Need a long-term heart monitor? Just get this rather unique tattoo

28 Mar 2018

The tattoo medical sensor is less than one micrometre in thickness. Image: Lunghammer/TU Graz

Patients in the future who need to be monitored in the long term will no longer need to wear bulky equipment – instead, they will get a special tattoo.

While the bulkiness of many medical monitoring devices has shrunk considerably from just a decade or two ago, many common long-term monitoring methods – such as electrocardiogram (ECG) and electromyography (EMG) – still require cumbersome and stiff devices.

Aside from not being comfortable, the gel on the electrodes dries out after a short time, making any long-term studies much more difficult.

However, new research led by the Graz University of Technology in Austria has found a novel method that would allow a patient to be ‘tattooed’ with sensors to overcome these mobility issues for ECGs and EMGs.

In a paper published to the journal Advanced Science, the team revealed that it had refined polymers capable of being printed on commercial temporary-tattoo paper, producing single or multiple electrode arrangements.

The tattoo electrodes are applied to the skin like temporary transfers and can hardly be felt by the wearer, while the external connections necessary for transmitting the signals are integrated directly into it.

Because they are less than one micrometre in thickness, the electrodes can be adapted perfectly to the uneven human skin, and can even be applied to parts of the body where traditional electrodes are not suitable, such as the face.

Francesco Greco

Francesco Greco, researcher at Graz University of Technology in Austria, with a temporary tattoo electrode. Image: Lunghammer/TU Graz

Need to go wireless

“With this method, we have managed to take a big step forward in further developing epidermal electronics,” said Francesco Greco of the research team.

“We are on a direct road to making an extremely economical and simple as well as versatile, applicable system which has enormous market potential.”

Another advantage of the tattoo monitor, the team added, is that even with a perforation of the tattoo – such as through the growth of a hair – the sensor can still perform perfectly.

Using existing systems, hair growth causes considerable inaccuracies in the readings but in testing, this sensor went three days with no problems in transmission.

Electrodes of different sizes and arrangements could also be produced using the printer and individually adapted to a body part needed to be analysed.

“We are working on the development of wireless tattoo electrodes with integrated transistors, which would make it possible to both send and receive signals,” Greco said.

“Not only could we measure impulses using this method, but we could also stimulate body regions in a targeted way.”

═══

:: Exercise description ::
Please list every drawback of existing or traditional monitoring equipment that the tattoo heart monitor article mentions.

Dataset entries:
═══

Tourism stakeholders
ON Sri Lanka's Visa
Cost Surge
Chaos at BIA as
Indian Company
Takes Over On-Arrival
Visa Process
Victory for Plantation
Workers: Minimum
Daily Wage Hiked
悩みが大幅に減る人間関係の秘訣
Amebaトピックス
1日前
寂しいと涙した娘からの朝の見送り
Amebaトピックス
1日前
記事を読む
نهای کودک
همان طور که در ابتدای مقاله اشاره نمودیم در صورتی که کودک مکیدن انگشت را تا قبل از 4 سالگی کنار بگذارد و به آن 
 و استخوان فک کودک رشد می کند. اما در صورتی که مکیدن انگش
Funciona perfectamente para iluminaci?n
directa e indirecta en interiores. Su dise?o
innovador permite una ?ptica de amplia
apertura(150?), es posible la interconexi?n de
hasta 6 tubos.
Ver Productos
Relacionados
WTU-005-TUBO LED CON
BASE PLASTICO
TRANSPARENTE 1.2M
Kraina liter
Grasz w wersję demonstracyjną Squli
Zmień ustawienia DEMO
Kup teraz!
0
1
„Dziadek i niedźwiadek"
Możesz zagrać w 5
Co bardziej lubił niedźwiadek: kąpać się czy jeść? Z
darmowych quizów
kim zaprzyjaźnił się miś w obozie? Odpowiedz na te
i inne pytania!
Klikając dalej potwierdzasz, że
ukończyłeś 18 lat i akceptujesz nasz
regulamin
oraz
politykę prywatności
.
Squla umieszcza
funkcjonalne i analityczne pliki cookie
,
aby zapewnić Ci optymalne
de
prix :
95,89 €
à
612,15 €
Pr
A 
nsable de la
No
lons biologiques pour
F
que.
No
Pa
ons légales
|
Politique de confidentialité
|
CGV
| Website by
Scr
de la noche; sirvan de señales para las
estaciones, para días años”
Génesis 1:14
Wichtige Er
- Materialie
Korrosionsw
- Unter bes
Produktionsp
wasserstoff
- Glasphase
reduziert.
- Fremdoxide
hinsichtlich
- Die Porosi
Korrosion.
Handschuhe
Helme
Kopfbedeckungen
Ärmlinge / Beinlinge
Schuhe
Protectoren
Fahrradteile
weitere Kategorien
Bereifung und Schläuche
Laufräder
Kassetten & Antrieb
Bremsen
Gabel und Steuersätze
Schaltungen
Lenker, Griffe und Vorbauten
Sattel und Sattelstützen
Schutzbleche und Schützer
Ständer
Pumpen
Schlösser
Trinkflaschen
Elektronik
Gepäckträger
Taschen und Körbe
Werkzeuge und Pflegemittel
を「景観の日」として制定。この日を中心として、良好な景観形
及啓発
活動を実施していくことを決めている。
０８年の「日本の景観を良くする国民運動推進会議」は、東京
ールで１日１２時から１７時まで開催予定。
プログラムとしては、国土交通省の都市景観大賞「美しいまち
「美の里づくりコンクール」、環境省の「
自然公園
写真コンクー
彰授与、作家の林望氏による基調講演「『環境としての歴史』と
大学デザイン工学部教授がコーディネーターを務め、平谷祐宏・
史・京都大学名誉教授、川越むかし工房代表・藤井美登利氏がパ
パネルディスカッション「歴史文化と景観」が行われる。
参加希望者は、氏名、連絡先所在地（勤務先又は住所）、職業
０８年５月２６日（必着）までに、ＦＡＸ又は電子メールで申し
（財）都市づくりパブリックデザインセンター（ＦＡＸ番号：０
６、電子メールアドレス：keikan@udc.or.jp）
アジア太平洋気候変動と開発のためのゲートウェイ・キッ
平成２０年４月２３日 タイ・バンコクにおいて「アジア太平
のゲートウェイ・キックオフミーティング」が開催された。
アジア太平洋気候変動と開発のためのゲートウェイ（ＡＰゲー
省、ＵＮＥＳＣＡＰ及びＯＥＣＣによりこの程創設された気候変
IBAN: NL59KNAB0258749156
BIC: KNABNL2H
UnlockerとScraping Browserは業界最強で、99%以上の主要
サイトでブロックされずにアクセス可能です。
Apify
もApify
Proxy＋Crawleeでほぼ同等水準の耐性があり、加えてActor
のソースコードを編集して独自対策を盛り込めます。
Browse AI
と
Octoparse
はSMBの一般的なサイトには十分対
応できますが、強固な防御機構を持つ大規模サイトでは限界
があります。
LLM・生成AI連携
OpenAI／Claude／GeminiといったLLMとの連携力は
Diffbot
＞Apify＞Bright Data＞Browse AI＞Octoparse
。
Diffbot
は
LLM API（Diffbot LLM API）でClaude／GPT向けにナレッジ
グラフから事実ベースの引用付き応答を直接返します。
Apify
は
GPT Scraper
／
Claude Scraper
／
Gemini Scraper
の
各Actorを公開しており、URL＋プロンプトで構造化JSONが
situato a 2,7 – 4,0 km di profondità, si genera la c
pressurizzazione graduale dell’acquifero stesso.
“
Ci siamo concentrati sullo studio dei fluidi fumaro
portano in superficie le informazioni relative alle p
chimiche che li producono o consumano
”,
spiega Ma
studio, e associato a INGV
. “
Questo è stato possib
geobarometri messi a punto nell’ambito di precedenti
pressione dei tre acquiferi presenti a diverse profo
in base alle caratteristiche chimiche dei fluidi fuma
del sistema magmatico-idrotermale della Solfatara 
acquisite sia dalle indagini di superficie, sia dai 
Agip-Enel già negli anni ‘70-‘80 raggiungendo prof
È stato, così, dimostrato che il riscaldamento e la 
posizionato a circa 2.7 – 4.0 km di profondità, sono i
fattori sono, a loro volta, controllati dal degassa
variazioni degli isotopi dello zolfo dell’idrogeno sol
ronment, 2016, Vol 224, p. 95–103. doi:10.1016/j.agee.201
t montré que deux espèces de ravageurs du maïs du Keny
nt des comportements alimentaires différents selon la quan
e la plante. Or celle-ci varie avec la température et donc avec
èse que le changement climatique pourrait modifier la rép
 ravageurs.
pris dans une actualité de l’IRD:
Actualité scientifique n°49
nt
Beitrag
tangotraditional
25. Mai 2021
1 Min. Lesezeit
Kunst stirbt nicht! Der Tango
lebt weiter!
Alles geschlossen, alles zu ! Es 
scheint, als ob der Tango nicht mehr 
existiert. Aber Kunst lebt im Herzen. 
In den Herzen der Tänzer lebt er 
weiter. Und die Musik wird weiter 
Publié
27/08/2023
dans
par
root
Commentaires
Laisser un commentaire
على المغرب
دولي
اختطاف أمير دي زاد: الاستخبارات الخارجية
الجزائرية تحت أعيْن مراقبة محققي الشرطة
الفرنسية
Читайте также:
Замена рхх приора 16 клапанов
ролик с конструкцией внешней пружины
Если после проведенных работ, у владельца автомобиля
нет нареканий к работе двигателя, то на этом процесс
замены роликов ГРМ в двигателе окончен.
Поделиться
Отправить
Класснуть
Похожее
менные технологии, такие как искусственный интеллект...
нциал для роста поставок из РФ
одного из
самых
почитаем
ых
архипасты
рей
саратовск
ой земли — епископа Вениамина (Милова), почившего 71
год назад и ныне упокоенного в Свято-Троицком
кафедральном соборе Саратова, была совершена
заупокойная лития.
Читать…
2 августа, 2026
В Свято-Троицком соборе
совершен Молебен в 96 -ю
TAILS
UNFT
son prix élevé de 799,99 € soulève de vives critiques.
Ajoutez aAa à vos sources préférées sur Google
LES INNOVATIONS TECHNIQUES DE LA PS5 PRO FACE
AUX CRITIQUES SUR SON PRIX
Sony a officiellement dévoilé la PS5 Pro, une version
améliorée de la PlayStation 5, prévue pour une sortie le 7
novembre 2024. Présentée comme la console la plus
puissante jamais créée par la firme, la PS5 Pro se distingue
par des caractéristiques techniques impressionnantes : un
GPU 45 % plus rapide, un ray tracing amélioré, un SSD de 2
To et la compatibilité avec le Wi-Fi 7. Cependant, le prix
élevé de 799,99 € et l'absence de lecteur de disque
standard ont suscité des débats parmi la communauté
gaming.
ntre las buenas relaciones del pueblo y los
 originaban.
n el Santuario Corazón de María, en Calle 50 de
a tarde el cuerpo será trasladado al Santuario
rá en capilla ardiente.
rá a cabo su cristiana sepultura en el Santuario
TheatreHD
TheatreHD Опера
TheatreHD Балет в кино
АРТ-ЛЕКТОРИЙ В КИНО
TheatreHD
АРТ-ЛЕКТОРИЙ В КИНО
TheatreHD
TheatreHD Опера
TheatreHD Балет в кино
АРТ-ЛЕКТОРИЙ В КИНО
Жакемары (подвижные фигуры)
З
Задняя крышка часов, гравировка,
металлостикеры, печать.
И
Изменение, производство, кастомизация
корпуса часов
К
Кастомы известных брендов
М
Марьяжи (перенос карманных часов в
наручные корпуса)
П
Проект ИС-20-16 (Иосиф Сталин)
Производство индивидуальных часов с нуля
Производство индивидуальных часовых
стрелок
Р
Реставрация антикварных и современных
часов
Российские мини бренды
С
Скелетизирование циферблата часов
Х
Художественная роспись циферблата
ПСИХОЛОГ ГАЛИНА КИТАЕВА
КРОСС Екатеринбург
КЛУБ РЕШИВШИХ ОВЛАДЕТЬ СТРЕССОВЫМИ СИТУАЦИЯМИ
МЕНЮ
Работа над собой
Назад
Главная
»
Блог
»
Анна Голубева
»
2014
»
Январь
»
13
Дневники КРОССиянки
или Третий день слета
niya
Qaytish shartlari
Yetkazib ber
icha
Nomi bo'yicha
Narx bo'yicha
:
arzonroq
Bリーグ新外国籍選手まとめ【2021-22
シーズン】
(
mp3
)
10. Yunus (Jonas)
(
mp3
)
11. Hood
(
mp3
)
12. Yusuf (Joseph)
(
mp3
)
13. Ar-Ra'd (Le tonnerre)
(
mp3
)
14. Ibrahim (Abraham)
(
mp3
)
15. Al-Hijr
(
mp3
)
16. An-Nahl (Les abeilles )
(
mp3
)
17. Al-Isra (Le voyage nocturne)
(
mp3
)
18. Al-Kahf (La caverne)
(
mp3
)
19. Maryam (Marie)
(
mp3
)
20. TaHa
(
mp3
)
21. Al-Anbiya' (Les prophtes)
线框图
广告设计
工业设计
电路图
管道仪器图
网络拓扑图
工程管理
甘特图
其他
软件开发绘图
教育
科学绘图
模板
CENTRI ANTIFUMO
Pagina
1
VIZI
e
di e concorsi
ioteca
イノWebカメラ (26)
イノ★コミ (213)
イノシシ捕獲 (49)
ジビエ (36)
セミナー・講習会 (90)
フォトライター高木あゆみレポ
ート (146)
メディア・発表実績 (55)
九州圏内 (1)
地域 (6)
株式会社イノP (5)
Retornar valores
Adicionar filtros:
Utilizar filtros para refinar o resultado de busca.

═══

:: Your response ::
- The equipment is bulky.
- The devices are cumbersome and stiff.
- They are not comfortable.
- The gel on the electrodes dries out after a short time, which makes long-term studies much more difficult.
- Traditional electrodes are not suitable for some parts of the body, such as the face.
- Hair growth causes considerable inaccuracies in the readings.